Ding Desun is a fictional character in Water Margin, one of the Classic Chinese Novels. Nicknamed "Arrow-hit Tiger", he ranks 79th among the 108 Heroes and 43rd among the 72 Earthly Fiends.

== Background ==
Ding Desun is nicknamed "Arrow-hit Tiger" because he has multiple scars on his face and body. A skilled warrior, he specialises in using a forked spear. He and Gong Wang serve as the lieutenants of Zhang Qing, a military officer stationed in Dongchang Prefecture (東昌府; in present-day Liaocheng, Shandong).

== Becoming an outlaw ==
When the outlaws from Liangshan Marsh attack Dongchang Prefecture, Zhang Qing, flanked by Ding Desun and Gong Wang, leads his troops out to engage the enemy. Zhang Qing uses his deadly stone-flinging skill to defeat several of Liangshan's best fighters on horseback and on foot. Each time he takes down his opponent, Ding Desun and Gong Wang will charge forward and attempt to take his opponent captive.
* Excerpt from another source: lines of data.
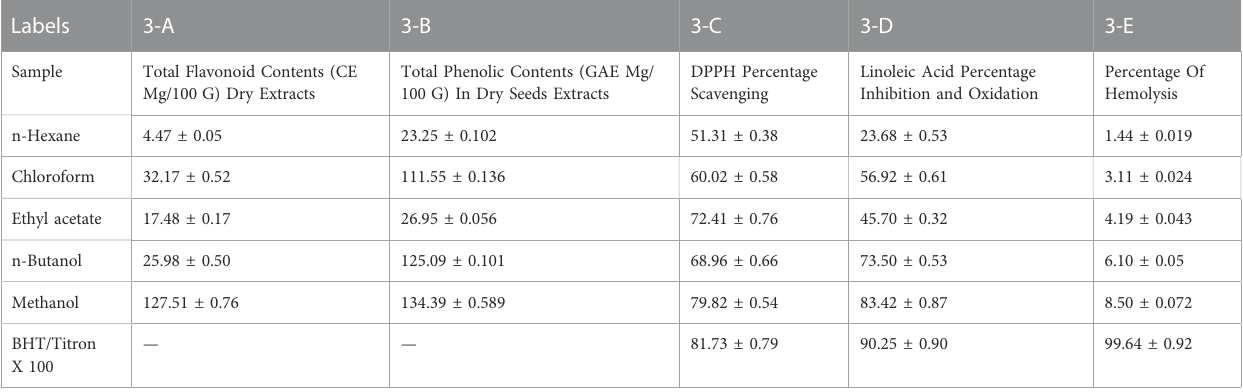
TABLE 3 3 (A) explore the Total fl avonoid contents, 3 (A) Total phenolic contents, 3 (B) Total phenolic contents, 3 (C) DPPH percentage scavenging assay, 3 (D) linoleic acid percentage inhibition and oxidation and 3 (E) explore the hemolytic activity in the percentage of hemolysis in extracts of Amomum subulatum seeds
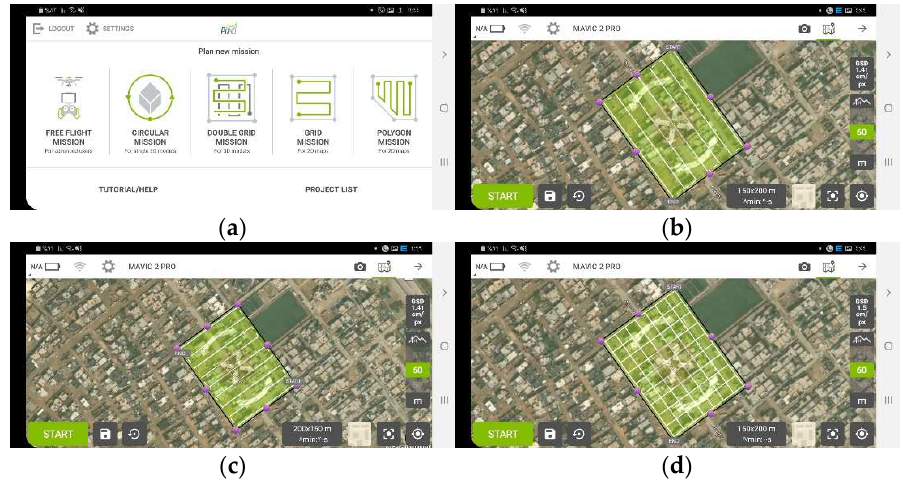
Figure 3. Pix4D capture software: ( a ) the main page, ( b ) first mission, ( c ) second mission, ( d ) third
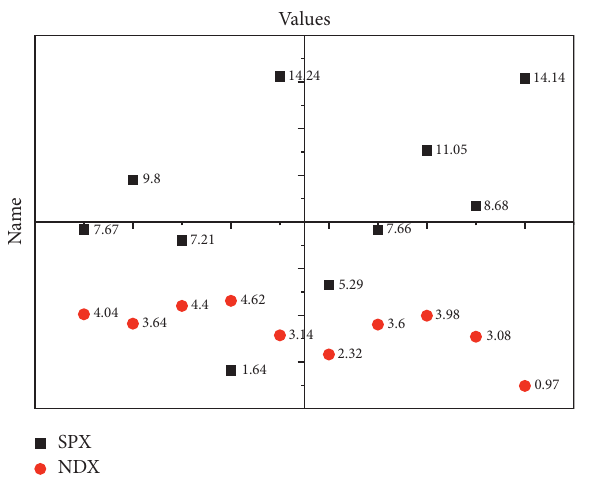
Figure 5: Scatter plot of indices.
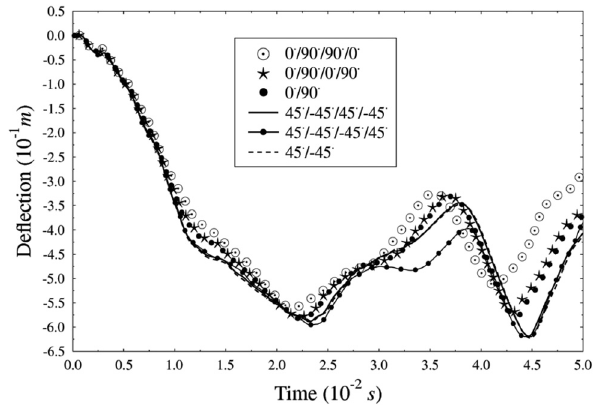
Figure 13: Nonlinear dynamic time histories of CNTFPC cylindrical panels for di ff erent layup angle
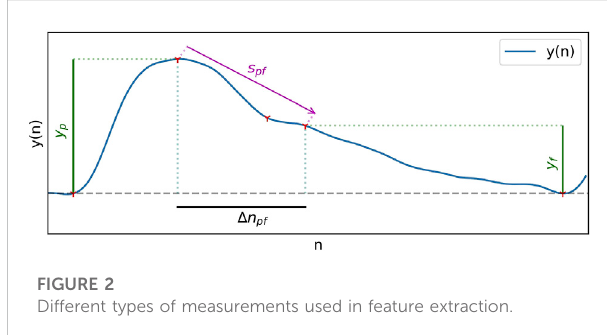
FIGURE 2 Different types of measurements used in feature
At one point, Zhang Qing and Dong Ping duel on horseback and start grappling with each other after discarding their weapons. Gong Wang moves in to intercept Liangshan's Lin Chong and Hua Rong when they attempt to join the fray to help Dong Ping, but he is no match for the two and ends up being captured. Meanwhile, Ding Desun is captured too by Liangshan's Lü Fang and Guo Sheng. Zhang Qing ultimately falls into a trap and gets taken captive by the outlaws. He decides to surrender and join the outlaws; Ding Desun and Gong Wang follow suit.

== Campaigns and death ==
Ding Desun is appointed as a commander of the Liangshan infantry after the 108 Heroes are fully assembled. He participates in the campaigns against the Liao invaders and rebel forces in Song territory after the outlaws receive amnesty from Emperor Huizong.

During the final campaign against Fang La's rebel forces, Ding Desun is assigned to attack Shezhou (present-day She County, Anhui) and lure the enemy into an ambush. The plan succeeds and the enemy is routed. While pursuing the enemy, Ding Desun is bitten by a venomous snake in the bushes and dies of poisoning.